Cosa ci insegna Georgina sulla Supercoppa in Arabia Saudita | Calcio | Sport
Nessun tifoso che si rispetti dovrebbe privarsi del piacere più grande che può regalarci questa Supercoppa spagnola, venduta al miglior offerente da due truffatori del settore con il benestare dei grandi club: approfittare delle pause di gioco per consultare il parere di Georgina Rodríguez post sui social media, una delle grandi celebrità spagnole del momento e il miglior ambasciatore di un paese, l’Arabia Saudita, che gli aragonesi considerano, letteralmente, meraviglioso, sicuro e molto familiare.
Per celebrare la Giornata Nazionale dell’anno scorso, Gio ha indossato il tradizionale caftano e ha posato davanti alle telecamere in un lussuoso negozio di Riad, visibilmente felice e adattato alle usanze locali (occhiolino), lo stesso tipo di pubblicità ingannevole che le autorità del regime cercano subappaltando il più piccolo dei tornei ufficiali del nostro calcio, vedremo cosa succederà in un futuro più o meno prossimo con le major. Al momento sono già noti i piani della Liga di spostare una partita ufficiale sul suolo americano, passo precedente quello di mettere all’asta gratuitamente il prodotto e ripetere l’esperienza laddove si otterranno i maggiori vantaggi economici.
Georgina sembra così a suo agio nel paese delle esecuzioni sommarie che ha addirittura lasciato intendere che rispetterà la regola del digiuno diurno nel mese sacro del Ramadan, cosa davvero sorprendente perché se abbiamo imparato qualcosa dal suo reality show su Netflix, è che La modella e imprenditrice ama mangiare a tutte le ore, con un debole particolare per i prodotti iberici, così difficili da incastrare tra credenze religiose e restrizioni dietetiche locali. La moglie di Cristiano Ronaldo è così integrata nelle sue pubblicazioni che si può addirittura immaginarla fischiare a Toni Kroos nell’ultima edizione del torneo, il tedesco che diventa il centro delle furie locali senza che nessuno se ne importi troppo, a cominciare dal proprio club e continuando per i compagni, che festeggiavano ogni gol in tribuna come se lì non fosse successo nulla.
È curiosa, se non strana, la capacità di alcuni atleti, soprattutto calciatori, di astrarsi quasi completamente dalla realtà e limitare ogni tipo di valutazione di giustizia alle decisioni di un arbitro o ai commenti di un giornalista. Per ogni Socrates, ogni Éric Cantona o ogni Toni Kroos abbiamo centinaia, migliaia di giocatori di baseball, che non oserebbero mai denunciare il razzismo, l’omofobia o il machismo se il messaggio non fosse sponsorizzato da un marchio di abbigliamento sportivo. O se non sono costretti da qualche organismo federativo, come spesso accade con la UEFA o la FIFA, molto dediti alle campagne globali e alla ripetizione di slogan di massa, ma troppo inclini a seppellire le loro buone intenzioni sotto montagne di denaro inespugnabili. È l’unica cosa che conta in queste finte avventure: non c’è progresso né evoluzione nel sorridere mentre ritiri il conto.

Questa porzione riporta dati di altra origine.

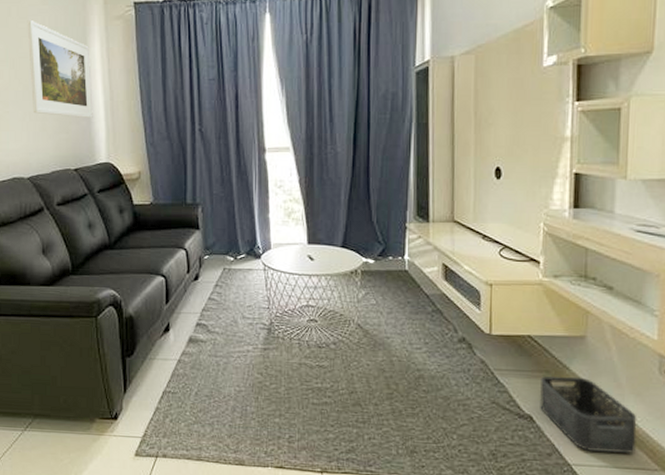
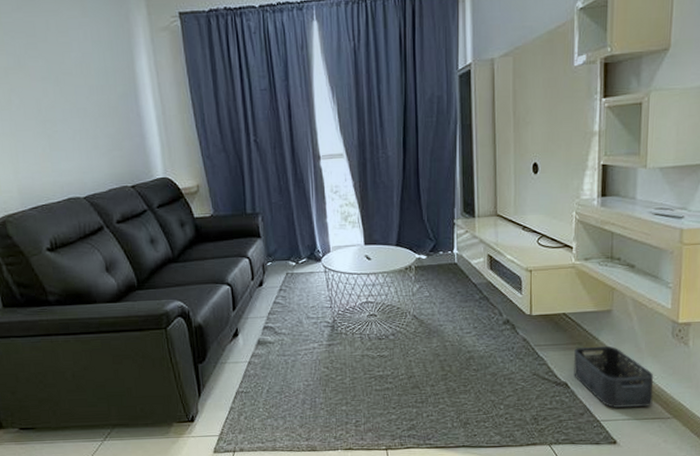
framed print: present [27,19,93,119] -> none [67,33,146,135]

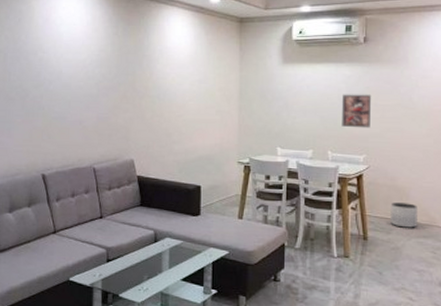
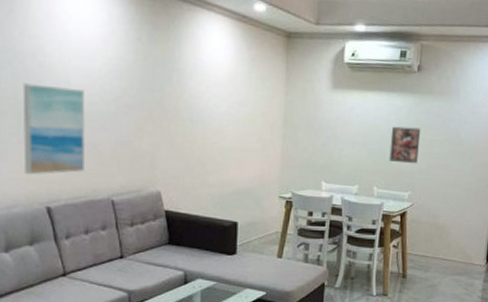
wall art: none [25,75,73,148] -> present [22,83,85,175]
planter: present [390,202,417,228] -> none [429,240,456,266]

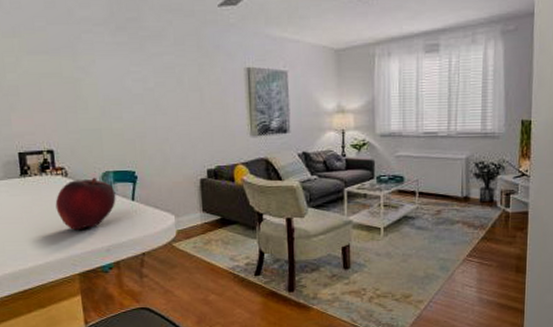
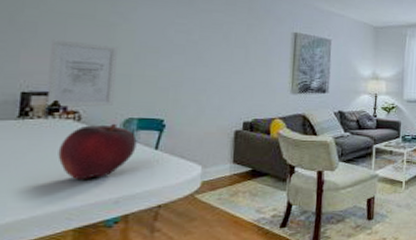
wall art: none [32,100,91,164] -> present [46,39,118,108]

Non ci vorrà molto perché Rafael Louzán cominci a raccontare lo stesso tipo di progressi che Rubiales ci ha accennato nei suoi ultimi giorni da comandante, ovviamente non verificabili, ma sempre adornati da un gran numero di immagini in cui una donna sorride Vinicius e qualcosa di simile a Un fan club del Barcellona è incoraggiato dal coro di Cant del Barça in un negozio di tè a Jeddah. Georgina, almeno, ci risparmia tutti quei moralismi a cui i nostri leader sono così inclini e ci invita a vivere, senza grandi stress, in quel paese delle meraviglie che lei stessa ha disegnato nella sua testa. E nella testa di Gio, bambini, tutto suona sempre alla grande.